### Recorded data
------

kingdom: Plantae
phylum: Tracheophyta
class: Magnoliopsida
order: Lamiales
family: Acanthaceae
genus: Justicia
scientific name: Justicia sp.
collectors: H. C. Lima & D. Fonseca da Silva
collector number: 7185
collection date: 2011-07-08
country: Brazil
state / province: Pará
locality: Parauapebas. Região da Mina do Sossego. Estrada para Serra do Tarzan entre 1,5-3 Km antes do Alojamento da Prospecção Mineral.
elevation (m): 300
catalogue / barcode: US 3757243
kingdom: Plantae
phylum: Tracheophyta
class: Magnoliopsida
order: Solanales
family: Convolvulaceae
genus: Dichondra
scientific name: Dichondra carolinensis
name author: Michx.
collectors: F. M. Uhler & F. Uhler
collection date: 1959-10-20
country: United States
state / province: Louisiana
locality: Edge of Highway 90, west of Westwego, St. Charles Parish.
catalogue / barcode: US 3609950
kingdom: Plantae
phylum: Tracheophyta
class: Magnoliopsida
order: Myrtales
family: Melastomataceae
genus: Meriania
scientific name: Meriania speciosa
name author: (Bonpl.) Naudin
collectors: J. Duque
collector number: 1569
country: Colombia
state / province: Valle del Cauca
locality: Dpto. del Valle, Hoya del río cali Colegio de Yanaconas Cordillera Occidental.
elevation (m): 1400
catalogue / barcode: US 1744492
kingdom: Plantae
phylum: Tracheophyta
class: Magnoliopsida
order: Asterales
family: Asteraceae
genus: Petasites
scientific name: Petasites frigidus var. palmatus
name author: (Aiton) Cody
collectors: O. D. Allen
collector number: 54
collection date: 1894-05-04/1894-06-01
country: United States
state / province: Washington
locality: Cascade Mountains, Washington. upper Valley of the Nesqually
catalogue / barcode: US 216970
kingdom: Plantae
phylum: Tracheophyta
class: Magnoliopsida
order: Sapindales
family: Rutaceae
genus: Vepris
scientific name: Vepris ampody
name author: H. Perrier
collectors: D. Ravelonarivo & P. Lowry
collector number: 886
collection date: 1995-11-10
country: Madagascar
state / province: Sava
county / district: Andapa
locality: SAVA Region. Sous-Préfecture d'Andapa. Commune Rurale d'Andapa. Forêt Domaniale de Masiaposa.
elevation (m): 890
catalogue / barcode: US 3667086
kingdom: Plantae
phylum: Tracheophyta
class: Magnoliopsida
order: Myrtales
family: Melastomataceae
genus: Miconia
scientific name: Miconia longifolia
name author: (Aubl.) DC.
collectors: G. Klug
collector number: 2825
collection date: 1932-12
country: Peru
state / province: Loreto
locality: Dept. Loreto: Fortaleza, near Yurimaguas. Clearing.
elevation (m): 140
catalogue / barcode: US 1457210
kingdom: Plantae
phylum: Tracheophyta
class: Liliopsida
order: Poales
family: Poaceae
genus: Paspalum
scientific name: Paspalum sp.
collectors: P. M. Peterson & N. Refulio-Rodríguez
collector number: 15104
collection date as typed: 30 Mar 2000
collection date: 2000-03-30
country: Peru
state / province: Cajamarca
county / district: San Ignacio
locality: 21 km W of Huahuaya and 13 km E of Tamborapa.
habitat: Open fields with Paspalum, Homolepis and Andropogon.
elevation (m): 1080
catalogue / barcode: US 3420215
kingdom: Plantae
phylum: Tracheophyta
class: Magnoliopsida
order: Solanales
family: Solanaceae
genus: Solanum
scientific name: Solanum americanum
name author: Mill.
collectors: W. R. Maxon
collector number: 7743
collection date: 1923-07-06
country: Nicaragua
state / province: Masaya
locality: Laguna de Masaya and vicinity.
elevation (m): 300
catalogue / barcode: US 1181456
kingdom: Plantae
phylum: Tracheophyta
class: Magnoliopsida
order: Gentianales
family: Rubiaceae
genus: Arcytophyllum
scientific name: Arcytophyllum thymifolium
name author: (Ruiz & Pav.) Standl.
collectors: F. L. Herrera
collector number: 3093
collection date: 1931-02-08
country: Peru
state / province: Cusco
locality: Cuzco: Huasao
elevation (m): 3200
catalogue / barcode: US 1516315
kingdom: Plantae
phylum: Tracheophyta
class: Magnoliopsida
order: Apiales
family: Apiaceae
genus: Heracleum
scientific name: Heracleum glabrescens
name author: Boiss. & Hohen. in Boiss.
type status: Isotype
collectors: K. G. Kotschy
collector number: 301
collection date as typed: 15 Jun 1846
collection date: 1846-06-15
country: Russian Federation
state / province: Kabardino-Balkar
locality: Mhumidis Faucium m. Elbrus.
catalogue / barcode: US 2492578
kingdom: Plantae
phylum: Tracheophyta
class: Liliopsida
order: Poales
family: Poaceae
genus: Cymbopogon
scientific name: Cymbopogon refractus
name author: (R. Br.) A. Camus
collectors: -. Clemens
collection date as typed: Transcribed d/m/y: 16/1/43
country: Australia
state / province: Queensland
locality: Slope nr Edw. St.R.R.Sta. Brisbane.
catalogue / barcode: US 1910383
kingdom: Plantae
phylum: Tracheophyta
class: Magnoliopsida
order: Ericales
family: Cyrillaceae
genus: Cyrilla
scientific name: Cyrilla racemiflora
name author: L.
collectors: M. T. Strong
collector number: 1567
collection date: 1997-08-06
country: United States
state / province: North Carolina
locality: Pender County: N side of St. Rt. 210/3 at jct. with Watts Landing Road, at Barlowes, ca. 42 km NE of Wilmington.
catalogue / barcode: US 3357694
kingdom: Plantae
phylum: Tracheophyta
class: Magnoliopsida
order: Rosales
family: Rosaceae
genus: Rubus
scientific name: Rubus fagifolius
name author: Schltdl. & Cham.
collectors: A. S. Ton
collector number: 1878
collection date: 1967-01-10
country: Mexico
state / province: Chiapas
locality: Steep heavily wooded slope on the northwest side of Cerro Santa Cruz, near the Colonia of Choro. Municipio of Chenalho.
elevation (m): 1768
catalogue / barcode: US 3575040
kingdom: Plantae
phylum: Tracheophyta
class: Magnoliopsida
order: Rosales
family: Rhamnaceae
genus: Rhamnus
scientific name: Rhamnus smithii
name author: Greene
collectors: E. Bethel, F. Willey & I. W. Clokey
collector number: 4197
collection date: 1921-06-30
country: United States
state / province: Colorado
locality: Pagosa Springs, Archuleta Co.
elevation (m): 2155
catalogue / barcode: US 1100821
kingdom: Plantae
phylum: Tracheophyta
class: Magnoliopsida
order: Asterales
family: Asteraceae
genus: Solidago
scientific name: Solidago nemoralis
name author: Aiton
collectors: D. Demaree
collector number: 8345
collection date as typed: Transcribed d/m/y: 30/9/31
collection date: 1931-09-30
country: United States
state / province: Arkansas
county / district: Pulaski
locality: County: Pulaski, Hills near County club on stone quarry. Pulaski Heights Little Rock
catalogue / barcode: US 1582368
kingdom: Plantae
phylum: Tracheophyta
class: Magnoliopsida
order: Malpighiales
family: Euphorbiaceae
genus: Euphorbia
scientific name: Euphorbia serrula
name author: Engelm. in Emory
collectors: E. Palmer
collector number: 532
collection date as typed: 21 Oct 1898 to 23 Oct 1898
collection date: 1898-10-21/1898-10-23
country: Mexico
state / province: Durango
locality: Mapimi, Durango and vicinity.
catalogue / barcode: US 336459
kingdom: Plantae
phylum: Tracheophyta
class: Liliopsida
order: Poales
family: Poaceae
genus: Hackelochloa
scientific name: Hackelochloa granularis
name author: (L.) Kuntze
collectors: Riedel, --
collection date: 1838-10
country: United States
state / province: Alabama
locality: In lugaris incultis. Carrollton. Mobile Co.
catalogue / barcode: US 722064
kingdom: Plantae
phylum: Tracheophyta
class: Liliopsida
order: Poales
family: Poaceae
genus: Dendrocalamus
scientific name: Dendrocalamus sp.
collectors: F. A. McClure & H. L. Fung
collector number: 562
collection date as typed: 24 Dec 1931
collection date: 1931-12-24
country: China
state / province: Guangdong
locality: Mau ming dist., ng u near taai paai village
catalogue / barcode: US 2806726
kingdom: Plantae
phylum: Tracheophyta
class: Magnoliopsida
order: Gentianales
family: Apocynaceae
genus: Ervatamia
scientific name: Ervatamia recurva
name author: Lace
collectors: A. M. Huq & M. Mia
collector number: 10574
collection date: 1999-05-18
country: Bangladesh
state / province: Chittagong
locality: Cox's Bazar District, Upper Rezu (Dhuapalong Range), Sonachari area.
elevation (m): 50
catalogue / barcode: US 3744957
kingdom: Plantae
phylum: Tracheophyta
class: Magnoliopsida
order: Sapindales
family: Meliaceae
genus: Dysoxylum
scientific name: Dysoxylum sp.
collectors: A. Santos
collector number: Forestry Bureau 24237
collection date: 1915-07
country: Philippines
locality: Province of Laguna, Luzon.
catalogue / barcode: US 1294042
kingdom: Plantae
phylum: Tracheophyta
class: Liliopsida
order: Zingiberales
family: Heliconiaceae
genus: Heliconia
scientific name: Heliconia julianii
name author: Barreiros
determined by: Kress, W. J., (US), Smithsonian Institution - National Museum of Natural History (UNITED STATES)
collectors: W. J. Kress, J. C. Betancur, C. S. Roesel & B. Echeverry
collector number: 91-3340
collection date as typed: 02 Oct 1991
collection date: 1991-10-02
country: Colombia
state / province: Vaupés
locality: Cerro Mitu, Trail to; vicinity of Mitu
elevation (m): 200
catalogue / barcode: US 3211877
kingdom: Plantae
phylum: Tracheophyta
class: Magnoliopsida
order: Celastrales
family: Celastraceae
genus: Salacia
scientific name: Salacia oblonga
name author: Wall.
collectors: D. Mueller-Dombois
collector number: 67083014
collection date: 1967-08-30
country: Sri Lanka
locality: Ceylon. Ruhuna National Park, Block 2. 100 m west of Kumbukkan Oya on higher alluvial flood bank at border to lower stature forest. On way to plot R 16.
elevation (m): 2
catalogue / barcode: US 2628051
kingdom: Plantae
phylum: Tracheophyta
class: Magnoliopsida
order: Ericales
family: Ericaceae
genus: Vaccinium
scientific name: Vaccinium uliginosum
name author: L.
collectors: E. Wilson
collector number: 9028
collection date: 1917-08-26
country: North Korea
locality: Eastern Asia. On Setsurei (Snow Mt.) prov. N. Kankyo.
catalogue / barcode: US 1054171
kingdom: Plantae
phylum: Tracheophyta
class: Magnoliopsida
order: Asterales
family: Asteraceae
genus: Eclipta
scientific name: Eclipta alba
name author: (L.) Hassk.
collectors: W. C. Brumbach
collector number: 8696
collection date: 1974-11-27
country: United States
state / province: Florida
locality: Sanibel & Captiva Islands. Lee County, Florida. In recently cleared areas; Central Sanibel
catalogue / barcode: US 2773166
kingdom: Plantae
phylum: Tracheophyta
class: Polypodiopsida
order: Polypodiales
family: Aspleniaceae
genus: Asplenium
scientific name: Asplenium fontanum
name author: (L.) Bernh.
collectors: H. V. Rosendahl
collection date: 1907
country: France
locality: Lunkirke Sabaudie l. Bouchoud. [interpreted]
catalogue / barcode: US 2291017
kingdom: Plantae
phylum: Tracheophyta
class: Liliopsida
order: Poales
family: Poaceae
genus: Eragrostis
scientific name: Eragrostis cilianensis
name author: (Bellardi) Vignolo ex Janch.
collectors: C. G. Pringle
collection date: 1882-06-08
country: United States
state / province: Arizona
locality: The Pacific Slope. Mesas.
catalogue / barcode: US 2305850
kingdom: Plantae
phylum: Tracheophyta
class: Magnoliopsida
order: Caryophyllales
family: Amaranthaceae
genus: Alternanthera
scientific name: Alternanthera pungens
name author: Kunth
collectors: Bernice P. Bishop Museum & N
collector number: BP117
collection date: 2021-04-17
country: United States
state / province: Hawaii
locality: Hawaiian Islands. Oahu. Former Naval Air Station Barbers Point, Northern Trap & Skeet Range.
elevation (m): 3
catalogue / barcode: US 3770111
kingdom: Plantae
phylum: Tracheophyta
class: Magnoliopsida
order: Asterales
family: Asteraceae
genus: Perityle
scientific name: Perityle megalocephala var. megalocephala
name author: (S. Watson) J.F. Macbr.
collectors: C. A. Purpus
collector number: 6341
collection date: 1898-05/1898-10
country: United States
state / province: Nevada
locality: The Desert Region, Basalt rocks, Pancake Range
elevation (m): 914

------

### TASK BRIEF
Can you print every line from the start of the items up to and including the line that contains "state / province: Pará"?

### REPLY
kingdom: Plantae
phylum: Tracheophyta
class: Magnoliopsida
order: Lamiales
family: Acanthaceae
genus: Justicia
scientific name: Justicia sp.
collectors: H. C. Lima & D. Fonseca da Silva
collector number: 7185
collection date: 2011-07-08
country: Brazil
state / province: Pará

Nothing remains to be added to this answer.